[Rendered images with source text]

-- Opening Marker --

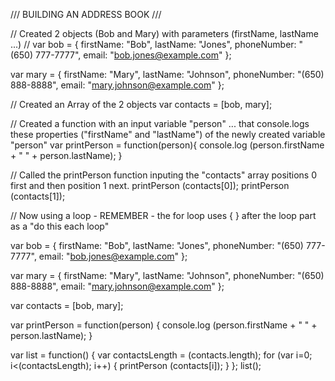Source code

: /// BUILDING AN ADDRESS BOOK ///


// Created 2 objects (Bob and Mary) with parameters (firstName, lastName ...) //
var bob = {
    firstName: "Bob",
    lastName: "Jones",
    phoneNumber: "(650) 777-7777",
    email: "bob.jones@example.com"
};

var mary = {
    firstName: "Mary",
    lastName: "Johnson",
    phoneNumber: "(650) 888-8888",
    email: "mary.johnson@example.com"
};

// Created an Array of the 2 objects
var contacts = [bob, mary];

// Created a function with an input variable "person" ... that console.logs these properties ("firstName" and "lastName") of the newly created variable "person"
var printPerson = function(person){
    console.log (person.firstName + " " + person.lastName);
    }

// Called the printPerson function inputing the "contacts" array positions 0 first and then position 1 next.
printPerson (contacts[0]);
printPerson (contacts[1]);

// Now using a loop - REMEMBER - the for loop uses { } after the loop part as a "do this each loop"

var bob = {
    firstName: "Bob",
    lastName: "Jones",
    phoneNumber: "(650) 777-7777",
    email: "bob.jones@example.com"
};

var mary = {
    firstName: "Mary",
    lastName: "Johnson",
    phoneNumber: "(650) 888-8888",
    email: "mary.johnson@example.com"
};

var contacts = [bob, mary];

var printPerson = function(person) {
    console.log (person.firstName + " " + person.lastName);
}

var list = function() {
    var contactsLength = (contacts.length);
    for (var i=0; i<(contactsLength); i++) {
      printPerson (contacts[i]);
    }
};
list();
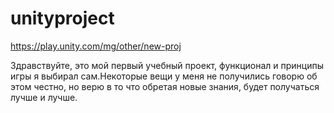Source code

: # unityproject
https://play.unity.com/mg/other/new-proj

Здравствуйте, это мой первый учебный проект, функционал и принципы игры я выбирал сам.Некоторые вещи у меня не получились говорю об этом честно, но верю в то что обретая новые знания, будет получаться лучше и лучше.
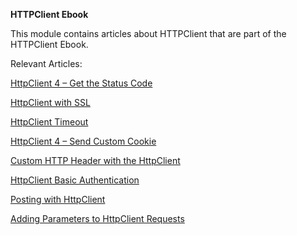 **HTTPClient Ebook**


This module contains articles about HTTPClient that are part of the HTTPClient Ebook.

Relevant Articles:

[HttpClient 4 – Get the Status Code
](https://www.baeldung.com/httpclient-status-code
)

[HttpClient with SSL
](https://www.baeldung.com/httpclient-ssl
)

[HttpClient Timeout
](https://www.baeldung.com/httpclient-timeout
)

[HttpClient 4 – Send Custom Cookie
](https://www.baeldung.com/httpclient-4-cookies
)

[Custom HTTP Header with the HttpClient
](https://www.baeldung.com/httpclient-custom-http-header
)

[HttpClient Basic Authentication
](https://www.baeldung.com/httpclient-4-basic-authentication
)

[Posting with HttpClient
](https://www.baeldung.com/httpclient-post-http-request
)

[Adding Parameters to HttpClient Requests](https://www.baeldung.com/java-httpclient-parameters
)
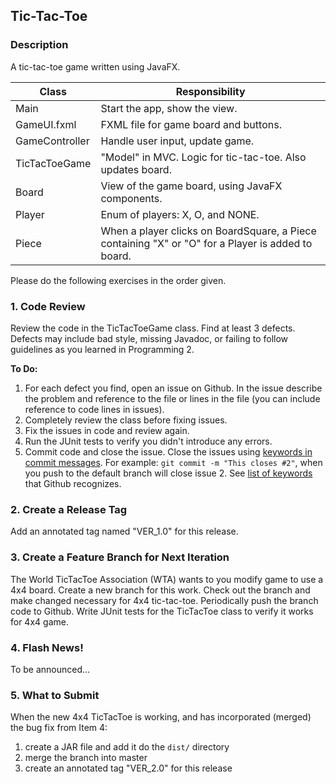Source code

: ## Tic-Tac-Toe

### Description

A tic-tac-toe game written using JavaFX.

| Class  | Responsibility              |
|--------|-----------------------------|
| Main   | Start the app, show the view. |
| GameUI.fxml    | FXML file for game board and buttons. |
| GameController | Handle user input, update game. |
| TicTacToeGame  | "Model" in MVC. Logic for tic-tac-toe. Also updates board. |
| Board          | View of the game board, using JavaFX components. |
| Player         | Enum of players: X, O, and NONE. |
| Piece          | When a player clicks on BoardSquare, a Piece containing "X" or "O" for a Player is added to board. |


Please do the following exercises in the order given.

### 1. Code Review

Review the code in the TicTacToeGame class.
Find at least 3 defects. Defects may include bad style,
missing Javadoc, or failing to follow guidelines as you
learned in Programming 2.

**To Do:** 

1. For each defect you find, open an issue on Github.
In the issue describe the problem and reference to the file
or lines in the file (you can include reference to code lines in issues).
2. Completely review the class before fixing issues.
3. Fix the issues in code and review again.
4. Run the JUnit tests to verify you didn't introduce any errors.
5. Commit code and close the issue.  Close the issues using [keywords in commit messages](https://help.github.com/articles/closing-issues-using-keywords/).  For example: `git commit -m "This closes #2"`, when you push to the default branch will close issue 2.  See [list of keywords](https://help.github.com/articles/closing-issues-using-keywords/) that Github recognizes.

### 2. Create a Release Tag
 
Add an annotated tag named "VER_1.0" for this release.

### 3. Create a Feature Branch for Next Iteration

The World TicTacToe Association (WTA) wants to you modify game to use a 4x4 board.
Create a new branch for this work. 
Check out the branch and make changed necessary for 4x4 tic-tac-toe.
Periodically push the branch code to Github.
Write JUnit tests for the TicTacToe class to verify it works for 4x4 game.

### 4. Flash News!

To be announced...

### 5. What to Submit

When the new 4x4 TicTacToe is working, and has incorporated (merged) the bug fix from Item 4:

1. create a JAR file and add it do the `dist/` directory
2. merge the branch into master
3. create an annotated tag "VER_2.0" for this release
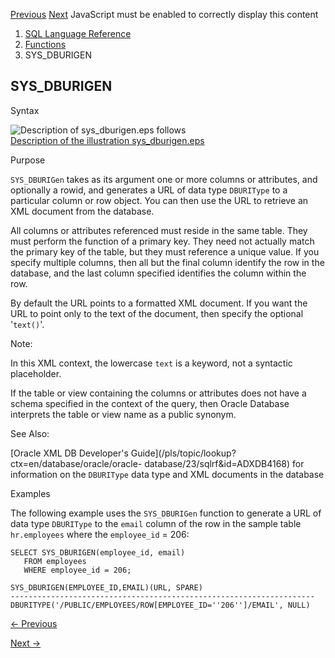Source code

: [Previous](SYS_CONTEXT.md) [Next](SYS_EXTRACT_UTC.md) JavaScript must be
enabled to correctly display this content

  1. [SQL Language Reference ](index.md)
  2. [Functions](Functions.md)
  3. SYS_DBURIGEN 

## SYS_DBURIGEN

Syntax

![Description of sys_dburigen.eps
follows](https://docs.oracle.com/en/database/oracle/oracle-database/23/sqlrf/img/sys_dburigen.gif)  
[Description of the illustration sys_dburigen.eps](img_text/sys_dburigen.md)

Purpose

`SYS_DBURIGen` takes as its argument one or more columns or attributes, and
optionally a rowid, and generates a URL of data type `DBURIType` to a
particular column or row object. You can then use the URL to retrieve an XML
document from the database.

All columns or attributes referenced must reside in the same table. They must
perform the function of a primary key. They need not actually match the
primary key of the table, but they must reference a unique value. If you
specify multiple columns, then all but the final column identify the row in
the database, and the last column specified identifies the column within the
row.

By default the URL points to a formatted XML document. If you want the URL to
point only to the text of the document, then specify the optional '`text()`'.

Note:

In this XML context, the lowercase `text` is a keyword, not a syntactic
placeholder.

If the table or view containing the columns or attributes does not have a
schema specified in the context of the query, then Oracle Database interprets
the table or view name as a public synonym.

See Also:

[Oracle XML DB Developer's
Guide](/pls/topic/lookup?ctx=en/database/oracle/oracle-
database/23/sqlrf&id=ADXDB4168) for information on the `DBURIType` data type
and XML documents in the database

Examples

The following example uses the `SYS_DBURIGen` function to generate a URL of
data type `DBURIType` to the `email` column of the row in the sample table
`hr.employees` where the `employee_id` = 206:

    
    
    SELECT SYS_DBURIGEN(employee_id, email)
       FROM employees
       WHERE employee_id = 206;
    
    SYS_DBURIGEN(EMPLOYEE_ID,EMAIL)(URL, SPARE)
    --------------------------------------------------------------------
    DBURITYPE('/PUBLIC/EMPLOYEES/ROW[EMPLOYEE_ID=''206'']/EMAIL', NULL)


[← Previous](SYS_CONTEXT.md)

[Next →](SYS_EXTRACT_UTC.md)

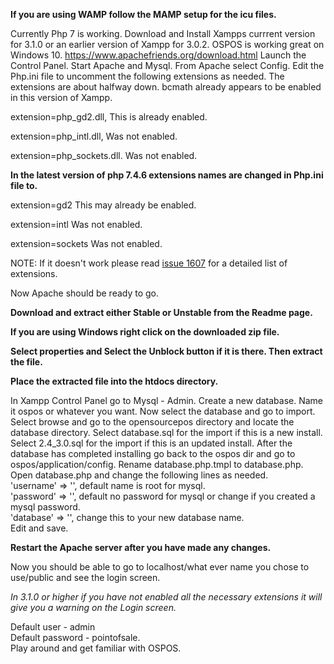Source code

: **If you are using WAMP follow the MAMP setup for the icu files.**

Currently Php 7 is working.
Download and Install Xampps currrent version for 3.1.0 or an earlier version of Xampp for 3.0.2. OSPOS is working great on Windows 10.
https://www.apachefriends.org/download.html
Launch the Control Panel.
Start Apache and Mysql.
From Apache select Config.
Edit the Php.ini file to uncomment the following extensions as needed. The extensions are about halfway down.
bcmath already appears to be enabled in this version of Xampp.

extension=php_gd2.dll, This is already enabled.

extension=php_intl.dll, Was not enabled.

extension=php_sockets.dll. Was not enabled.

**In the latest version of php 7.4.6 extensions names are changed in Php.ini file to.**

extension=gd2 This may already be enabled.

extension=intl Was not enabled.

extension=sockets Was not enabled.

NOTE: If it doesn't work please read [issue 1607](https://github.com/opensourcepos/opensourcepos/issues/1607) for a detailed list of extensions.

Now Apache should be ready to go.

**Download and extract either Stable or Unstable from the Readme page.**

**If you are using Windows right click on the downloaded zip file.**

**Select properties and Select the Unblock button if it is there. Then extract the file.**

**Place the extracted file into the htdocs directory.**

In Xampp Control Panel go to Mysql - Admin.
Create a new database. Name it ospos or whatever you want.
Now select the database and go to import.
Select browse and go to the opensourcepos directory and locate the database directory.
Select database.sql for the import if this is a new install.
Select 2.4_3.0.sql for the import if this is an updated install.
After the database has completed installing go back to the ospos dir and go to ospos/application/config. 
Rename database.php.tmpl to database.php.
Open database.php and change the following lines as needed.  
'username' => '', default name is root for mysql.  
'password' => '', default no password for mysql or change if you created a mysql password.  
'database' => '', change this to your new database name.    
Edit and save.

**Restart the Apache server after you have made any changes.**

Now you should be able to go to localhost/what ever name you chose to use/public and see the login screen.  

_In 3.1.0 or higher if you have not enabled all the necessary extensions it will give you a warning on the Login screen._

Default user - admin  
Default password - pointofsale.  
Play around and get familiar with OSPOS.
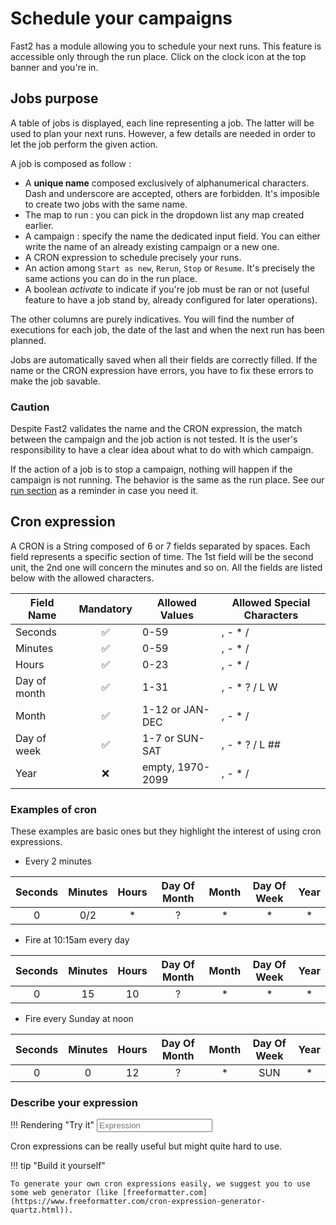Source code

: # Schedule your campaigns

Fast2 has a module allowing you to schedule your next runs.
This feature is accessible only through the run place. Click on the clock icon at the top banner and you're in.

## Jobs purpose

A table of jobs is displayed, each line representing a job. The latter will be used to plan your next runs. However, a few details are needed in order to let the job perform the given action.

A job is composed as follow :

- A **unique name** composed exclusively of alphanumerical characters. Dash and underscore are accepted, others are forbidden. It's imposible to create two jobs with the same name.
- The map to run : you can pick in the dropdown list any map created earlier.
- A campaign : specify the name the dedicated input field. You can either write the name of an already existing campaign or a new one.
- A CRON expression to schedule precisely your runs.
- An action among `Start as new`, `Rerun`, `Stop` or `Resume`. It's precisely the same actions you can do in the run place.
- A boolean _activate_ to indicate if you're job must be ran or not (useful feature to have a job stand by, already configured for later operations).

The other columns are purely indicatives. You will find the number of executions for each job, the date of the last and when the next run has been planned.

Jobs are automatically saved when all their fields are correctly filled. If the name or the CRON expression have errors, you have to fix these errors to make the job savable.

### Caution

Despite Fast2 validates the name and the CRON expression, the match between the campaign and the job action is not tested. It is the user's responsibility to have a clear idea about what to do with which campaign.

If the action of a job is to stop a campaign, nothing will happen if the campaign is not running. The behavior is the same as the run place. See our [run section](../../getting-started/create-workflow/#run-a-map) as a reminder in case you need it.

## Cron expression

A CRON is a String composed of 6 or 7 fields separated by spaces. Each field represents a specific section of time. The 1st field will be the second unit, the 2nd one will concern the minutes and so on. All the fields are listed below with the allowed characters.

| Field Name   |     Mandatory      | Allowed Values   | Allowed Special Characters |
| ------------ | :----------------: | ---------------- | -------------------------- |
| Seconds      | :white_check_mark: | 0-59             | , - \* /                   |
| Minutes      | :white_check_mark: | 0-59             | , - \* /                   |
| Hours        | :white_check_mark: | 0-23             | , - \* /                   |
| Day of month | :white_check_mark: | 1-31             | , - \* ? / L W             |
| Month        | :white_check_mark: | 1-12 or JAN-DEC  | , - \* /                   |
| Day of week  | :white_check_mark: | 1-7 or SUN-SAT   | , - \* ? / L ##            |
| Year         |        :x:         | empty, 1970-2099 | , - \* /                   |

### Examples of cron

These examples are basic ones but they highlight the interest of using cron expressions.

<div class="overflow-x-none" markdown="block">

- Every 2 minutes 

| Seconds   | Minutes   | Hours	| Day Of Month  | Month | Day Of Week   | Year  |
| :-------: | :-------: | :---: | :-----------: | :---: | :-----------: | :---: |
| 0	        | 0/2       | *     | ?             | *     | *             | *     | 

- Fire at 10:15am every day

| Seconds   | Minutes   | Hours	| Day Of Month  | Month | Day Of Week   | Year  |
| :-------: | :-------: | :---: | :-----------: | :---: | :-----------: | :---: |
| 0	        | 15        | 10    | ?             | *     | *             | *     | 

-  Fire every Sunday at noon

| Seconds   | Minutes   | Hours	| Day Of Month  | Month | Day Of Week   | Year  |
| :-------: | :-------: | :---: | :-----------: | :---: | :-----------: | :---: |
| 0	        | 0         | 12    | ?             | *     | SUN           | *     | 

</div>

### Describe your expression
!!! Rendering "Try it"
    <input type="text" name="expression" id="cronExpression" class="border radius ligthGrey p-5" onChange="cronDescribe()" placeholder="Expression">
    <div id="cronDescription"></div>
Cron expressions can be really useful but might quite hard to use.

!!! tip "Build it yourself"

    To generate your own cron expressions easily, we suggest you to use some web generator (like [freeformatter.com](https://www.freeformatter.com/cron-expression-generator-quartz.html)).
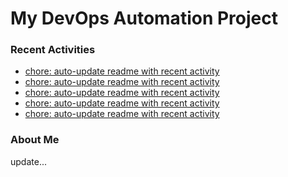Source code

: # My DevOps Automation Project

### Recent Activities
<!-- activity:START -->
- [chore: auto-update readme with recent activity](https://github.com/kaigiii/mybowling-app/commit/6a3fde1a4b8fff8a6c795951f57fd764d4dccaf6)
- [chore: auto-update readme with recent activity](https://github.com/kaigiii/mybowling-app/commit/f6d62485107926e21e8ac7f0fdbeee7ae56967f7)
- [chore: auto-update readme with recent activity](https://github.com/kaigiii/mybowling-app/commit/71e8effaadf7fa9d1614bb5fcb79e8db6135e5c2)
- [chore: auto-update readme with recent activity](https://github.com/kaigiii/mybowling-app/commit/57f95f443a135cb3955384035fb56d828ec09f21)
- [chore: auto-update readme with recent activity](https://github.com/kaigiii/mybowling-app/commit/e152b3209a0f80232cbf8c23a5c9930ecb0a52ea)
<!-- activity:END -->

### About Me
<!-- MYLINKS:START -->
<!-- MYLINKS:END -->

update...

-- Closing Marker --

**EXERCISE**
Copy only this part of the entries above: the line with "Start Apache and Mysql.", the line with "extension=php_intl.dll, Was not enabled.", and the lines between, all exactly as written.

**SOLUTION FOR THIS PROBLEM**
Start Apache and Mysql.
From Apache select Config.
Edit the Php.ini file to uncomment the following extensions as needed. The extensions are about halfway down.
bcmath already appears to be enabled in this version of Xampp.

extension=php_gd2.dll, This is already enabled.

extension=php_intl.dll, Was not enabled.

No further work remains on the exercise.